Dass die Beläge unterschiedlich weit weg von der Felge waren kann halt auch unterschiedliche Gründe haben.

Wichtig ist schon mal, dass die Federspannung bei der U-Brake auf beiden Seiten gleich ist. Und nun setzt Dich einfach mal nen Stündchen vor Dein Bike, und versuch aus technischer Sicht nachzuvollziehen, wie Deine Bremse funktioniert.
Dann klappt das auch mit dem Einstellen recht fix.


----------



## MTB-News.de




----------



## xell (20. Juni 2008)

Ja, wie meine U-brake funktioniert weis ich schonmal.
Aber wie stelle ich diese Federspannug ein?
Einfach den Inbus lösen und diese "schwarze scheibe" drehen?


EDIT:

habs jetzt so weit geschafft, dass sie:

1. Gleich weit von der FElge entfernt sind
2. Gleichzeitig die Felge berühren.

Ich hab so rote Beläge, die sich derbe schnell abbremsen und ordneltich quitschen


----------



## gmozi (20. Juni 2008)

- Wenn Du nicht weißt wie man die Federspannung einstellt, weißt Du auch nicht wie Deine Bremse funktioniert ;-)
- mit Innensechskant und passenden Schlüssel für die "schwarze scheibe"
- JA!


----------



## xell (20. Juni 2008)

hab editiert


----------



## gmozi (20. Juni 2008)

Jetzt die Beläge noch vernünftig zur Felge ausrichten und dann passt das schon.
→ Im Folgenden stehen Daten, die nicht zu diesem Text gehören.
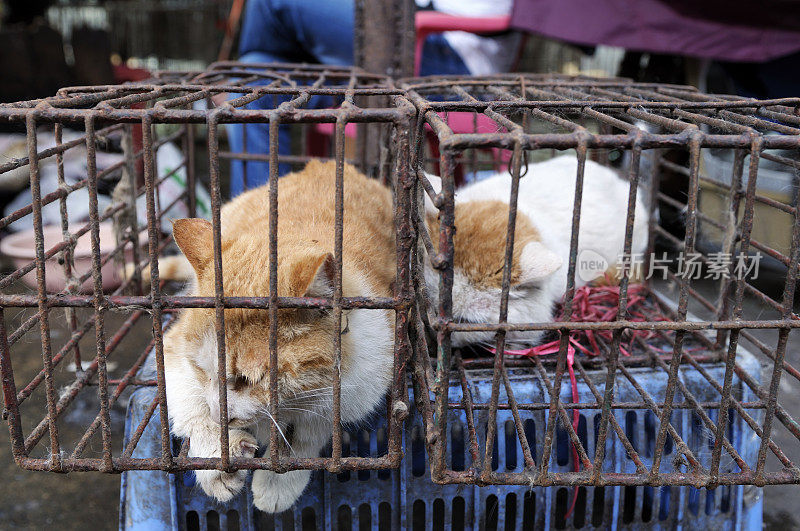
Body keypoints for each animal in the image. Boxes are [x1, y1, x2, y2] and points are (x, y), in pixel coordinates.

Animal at [163, 160, 396, 512]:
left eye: (249, 379)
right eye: (202, 369)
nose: (221, 416)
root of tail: (332, 164)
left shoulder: (365, 381)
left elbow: (311, 432)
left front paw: (279, 481)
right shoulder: (172, 349)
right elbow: (191, 404)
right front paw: (216, 457)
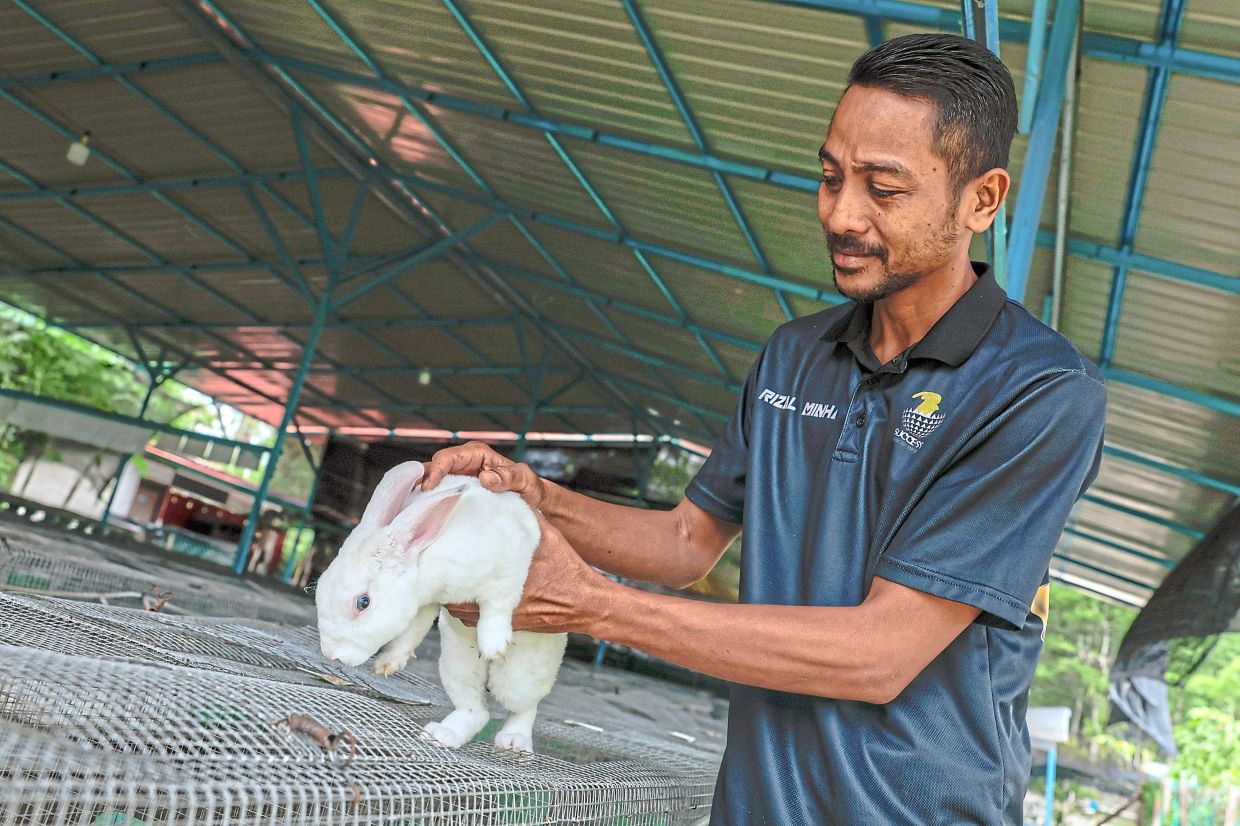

Und nur mal so nebenbei .. .. GOOOOOOOOOGLE


----------



## xell (20. Juni 2008)

ok hab alles gemacht. Bremst zwar nich toll aber liegt wohl warscheinlich an den Belägen. (und das ich ne Formula oro gewöhnt bin )

Danke für deine Hlfe


----------



## gmozi (20. Juni 2008)

Beläge und Felge regelmäßig mit Spiritus reinigen hilft übrigens auch!

Die Formula oro von einer Freundin ( 160mm Disc ) bremst im Vergleich zu meiner U-Brake recht bescheiden ... frag mich auch was da schief läuft bei ihr.

Der primär relevante Unterschied ist imo einfach nur der nötige Kraftaufwand, welcher bei einer U-Brake natürlich höher ist.


----------



## xell (20. Juni 2008)

mh also ich hab (nur) hinten ne k18 mit 200mm scheibendurchemsser.
Und die bremst wie gift


----------



## RISE (20. Juni 2008)

Sorry, Bremsen einstellen ist dick und fett im How to... Thread erklärt, Big Boy Sports hat eine Anleitung, Bikeguide.org ebenso. 

Closed.
RISE


----------